━━━━━ RECORDS FOR THE TASK
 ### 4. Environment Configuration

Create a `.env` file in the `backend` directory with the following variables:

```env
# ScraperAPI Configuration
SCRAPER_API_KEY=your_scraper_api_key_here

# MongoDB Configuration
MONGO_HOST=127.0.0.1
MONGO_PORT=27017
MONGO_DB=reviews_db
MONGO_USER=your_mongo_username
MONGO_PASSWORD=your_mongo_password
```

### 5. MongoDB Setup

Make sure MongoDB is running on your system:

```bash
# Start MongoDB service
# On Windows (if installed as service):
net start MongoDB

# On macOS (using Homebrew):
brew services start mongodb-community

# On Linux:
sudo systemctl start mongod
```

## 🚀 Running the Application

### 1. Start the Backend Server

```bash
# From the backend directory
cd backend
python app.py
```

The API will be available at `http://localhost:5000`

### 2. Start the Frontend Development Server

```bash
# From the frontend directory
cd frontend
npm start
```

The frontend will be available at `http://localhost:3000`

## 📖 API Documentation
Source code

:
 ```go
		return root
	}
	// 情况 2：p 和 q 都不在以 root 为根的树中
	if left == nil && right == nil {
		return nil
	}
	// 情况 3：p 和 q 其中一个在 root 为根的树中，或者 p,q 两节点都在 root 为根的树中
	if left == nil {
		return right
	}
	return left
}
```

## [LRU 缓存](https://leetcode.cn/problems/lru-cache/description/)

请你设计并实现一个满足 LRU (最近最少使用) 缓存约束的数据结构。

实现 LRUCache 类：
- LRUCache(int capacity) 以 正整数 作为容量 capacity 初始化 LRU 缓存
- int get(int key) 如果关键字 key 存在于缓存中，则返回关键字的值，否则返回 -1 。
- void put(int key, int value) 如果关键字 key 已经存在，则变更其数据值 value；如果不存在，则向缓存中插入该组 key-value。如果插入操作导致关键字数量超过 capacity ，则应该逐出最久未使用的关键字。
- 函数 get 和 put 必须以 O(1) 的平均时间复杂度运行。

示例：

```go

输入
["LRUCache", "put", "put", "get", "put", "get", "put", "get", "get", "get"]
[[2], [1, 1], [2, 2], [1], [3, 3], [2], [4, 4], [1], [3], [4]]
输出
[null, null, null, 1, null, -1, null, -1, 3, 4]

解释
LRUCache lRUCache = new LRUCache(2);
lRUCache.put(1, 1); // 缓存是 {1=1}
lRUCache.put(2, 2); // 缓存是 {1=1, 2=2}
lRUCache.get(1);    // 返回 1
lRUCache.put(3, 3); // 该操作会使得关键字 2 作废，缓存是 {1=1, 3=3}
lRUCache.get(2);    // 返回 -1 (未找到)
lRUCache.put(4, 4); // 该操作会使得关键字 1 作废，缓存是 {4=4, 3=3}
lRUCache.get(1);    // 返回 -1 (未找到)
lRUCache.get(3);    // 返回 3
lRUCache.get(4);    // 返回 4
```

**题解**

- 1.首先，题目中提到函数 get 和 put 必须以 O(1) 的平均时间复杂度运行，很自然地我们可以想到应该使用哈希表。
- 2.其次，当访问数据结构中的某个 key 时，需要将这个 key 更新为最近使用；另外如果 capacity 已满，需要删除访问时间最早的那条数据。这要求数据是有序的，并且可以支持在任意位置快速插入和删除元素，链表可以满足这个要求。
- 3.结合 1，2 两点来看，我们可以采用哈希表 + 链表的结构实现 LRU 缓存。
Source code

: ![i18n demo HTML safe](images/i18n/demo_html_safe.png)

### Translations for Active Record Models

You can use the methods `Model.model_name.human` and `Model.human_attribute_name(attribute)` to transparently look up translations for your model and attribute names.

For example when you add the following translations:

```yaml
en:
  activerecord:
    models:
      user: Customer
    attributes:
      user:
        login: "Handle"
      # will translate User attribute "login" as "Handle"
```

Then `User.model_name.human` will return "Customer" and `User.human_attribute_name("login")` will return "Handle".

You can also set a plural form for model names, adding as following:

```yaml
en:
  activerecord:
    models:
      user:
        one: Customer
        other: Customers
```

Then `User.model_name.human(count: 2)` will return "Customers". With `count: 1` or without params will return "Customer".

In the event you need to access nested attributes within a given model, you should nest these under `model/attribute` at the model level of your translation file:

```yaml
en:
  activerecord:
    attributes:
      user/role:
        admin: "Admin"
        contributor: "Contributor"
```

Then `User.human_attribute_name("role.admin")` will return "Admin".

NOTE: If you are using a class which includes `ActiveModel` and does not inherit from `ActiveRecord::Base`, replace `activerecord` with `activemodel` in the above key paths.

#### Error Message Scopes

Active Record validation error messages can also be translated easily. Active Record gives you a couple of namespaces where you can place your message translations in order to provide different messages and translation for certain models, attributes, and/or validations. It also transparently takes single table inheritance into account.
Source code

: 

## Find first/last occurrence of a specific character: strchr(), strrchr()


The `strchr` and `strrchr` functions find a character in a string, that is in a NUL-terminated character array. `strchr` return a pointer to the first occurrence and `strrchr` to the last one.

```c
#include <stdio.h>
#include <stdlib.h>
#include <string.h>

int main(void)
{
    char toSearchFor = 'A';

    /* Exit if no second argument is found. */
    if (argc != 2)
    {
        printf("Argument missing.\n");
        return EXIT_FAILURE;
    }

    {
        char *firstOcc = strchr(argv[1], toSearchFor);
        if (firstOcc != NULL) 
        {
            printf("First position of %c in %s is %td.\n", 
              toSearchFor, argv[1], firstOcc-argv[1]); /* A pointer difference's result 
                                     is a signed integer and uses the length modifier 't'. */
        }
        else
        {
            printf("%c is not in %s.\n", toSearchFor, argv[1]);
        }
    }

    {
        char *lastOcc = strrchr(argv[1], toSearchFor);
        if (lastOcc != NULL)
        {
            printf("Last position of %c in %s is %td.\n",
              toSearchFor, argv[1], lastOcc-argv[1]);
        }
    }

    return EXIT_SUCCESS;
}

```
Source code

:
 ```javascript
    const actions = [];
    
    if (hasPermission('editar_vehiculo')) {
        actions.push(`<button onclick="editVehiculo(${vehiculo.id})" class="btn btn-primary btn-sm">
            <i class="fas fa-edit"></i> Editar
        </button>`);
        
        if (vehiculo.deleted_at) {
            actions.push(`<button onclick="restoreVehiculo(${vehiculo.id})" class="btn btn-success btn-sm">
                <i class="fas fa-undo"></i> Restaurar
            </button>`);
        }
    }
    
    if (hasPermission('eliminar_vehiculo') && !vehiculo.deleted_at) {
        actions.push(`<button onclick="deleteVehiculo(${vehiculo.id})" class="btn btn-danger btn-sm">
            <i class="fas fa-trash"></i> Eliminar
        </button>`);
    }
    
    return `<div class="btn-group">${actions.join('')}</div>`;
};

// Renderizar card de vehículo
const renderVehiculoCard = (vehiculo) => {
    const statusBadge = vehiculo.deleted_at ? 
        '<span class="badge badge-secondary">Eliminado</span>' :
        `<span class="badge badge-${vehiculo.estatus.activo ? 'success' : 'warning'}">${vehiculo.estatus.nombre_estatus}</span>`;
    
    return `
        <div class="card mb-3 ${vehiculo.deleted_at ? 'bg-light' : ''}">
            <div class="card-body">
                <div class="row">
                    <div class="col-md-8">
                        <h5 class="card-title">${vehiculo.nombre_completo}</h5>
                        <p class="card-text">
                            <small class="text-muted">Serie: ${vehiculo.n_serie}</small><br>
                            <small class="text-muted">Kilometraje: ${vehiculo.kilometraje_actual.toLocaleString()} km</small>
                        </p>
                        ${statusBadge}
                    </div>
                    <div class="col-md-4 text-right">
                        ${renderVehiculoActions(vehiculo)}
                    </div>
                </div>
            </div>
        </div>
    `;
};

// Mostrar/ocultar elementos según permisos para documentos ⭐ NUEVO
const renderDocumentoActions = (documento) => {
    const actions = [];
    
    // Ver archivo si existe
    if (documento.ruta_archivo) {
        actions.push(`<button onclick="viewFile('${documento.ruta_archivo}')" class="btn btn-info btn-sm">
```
━━━━━━━━━━
▸ PROBLEM TO SOLVE:
Look through the entries above; copy each line where the string "attributes" appears.

▸ ANSWER FOR THIS EXERCISE:
    attributes:
In the event you need to access nested attributes within a given model, you should nest these under `model/attribute` at the model level of your translation file:
    attributes:
Active Record validation error messages can also be translated easily. Active Record gives you a couple of namespaces where you can place your message translations in order to provide different messages and translation for certain models, attributes, and/or validations. It also transparently takes single table inheritance into account.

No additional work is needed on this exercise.